- _Work to be completed_
Within the records below, reproduce without change the lines from the line that has "weekend della manifestazione" through the line that has "로블록스 주가 전망 가이드 | 메타버스 산업영향 +", and only those.

*** Opening Exercise material ***

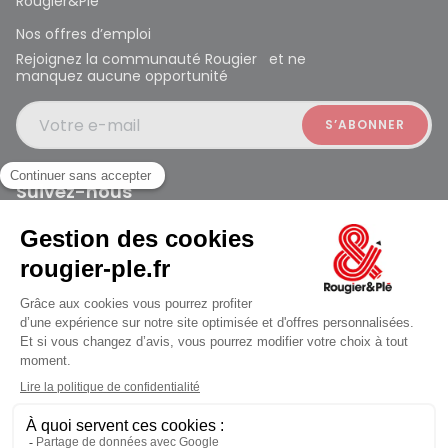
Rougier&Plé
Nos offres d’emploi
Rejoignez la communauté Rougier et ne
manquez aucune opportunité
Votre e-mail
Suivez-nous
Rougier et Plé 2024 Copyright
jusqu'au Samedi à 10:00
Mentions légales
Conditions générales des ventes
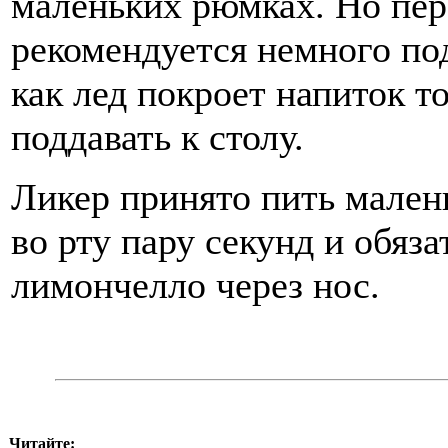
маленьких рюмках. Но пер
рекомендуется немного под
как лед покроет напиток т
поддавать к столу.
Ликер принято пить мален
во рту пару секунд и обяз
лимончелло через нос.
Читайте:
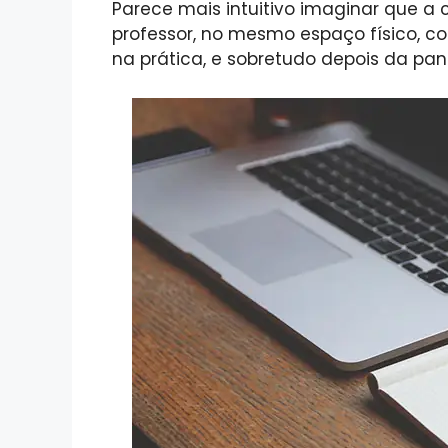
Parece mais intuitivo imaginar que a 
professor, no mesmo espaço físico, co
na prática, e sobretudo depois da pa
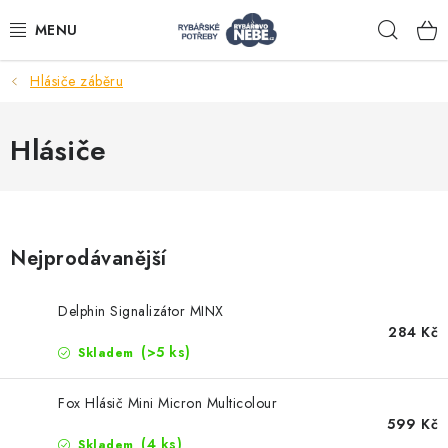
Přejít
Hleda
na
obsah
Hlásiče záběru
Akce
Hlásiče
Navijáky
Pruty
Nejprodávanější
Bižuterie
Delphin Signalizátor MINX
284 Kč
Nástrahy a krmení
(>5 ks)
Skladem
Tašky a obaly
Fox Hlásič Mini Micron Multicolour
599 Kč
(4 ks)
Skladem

*** Closing Exercise material ***
*** Opening Exercise material ***

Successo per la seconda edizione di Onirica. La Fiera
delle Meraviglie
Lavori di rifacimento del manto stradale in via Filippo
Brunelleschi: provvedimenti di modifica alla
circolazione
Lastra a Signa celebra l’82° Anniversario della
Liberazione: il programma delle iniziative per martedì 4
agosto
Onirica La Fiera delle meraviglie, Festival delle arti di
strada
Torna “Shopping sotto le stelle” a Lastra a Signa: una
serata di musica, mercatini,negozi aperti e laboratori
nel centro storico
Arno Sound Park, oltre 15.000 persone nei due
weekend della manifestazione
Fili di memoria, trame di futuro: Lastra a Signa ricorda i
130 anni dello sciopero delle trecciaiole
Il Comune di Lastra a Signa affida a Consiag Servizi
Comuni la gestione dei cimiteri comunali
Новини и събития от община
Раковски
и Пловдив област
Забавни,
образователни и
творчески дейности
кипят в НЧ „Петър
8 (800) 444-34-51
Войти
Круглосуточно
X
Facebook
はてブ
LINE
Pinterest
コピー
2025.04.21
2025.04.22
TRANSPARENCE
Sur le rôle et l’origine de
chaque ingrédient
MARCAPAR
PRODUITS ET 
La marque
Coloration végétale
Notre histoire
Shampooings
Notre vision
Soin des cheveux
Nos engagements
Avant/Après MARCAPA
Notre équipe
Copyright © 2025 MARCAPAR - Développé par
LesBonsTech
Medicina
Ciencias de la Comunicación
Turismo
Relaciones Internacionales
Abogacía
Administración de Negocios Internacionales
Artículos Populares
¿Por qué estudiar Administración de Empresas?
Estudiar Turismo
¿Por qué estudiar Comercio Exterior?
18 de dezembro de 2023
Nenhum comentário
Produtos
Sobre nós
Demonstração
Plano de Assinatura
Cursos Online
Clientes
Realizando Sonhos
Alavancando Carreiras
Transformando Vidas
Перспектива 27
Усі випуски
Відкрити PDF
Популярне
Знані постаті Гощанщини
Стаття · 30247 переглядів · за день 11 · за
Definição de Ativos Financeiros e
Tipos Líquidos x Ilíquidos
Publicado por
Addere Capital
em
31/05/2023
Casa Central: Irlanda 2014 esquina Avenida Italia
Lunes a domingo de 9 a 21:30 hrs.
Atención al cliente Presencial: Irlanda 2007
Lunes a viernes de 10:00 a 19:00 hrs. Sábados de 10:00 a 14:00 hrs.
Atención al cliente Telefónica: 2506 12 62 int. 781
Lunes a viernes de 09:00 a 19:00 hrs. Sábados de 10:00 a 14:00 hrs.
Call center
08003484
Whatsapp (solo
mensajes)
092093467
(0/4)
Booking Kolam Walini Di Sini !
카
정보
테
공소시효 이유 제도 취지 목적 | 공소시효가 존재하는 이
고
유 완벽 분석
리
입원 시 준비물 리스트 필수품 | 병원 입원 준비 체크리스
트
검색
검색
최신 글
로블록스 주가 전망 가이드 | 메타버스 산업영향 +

*** Closing Exercise material ***

- _Response_
weekend della manifestazione
Fili di memoria, trame di futuro: Lastra a Signa ricorda i
130 anni dello sciopero delle trecciaiole
Il Comune di Lastra a Signa affida a Consiag Servizi
Comuni la gestione dei cimiteri comunali
Новини и събития от община
Раковски
и Пловдив област
Забавни,
образователни и
творчески дейности
кипят в НЧ „Петър
8 (800) 444-34-51
Войти
Круглосуточно
X
Facebook
はてブ
LINE
Pinterest
コピー
2025.04.21
2025.04.22
TRANSPARENCE
Sur le rôle et l’origine de
chaque ingrédient
MARCAPAR
PRODUITS ET 
La marque
Coloration végétale
Notre histoire
Shampooings
Notre vision
Soin des cheveux
Nos engagements
Avant/Après MARCAPA
Notre équipe
Copyright © 2025 MARCAPAR - Développé par
LesBonsTech
Medicina
Ciencias de la Comunicación
Turismo
Relaciones Internacionales
Abogacía
Administración de Negocios Internacionales
Artículos Populares
¿Por qué estudiar Administración de Empresas?
Estudiar Turismo
¿Por qué estudiar Comercio Exterior?
18 de dezembro de 2023
Nenhum comentário
Produtos
Sobre nós
Demonstração
Plano de Assinatura
Cursos Online
Clientes
Realizando Sonhos
Alavancando Carreiras
Transformando Vidas
Перспектива 27
Усі випуски
Відкрити PDF
Популярне
Знані постаті Гощанщини
Стаття · 30247 переглядів · за день 11 · за
Definição de Ativos Financeiros e
Tipos Líquidos x Ilíquidos
Publicado por
Addere Capital
em
31/05/2023
Casa Central: Irlanda 2014 esquina Avenida Italia
Lunes a domingo de 9 a 21:30 hrs.
Atención al cliente Presencial: Irlanda 2007
Lunes a viernes de 10:00 a 19:00 hrs. Sábados de 10:00 a 14:00 hrs.
Atención al cliente Telefónica: 2506 12 62 int. 781
Lunes a viernes de 09:00 a 19:00 hrs. Sábados de 10:00 a 14:00 hrs.
Call center
08003484
Whatsapp (solo
mensajes)
092093467
(0/4)
Booking Kolam Walini Di Sini !
카
정보
테
공소시효 이유 제도 취지 목적 | 공소시효가 존재하는 이
고
유 완벽 분석
리
입원 시 준비물 리스트 필수품 | 병원 입원 준비 체크리스
트
검색
검색
최신 글
로블록스 주가 전망 가이드 | 메타버스 산업영향 +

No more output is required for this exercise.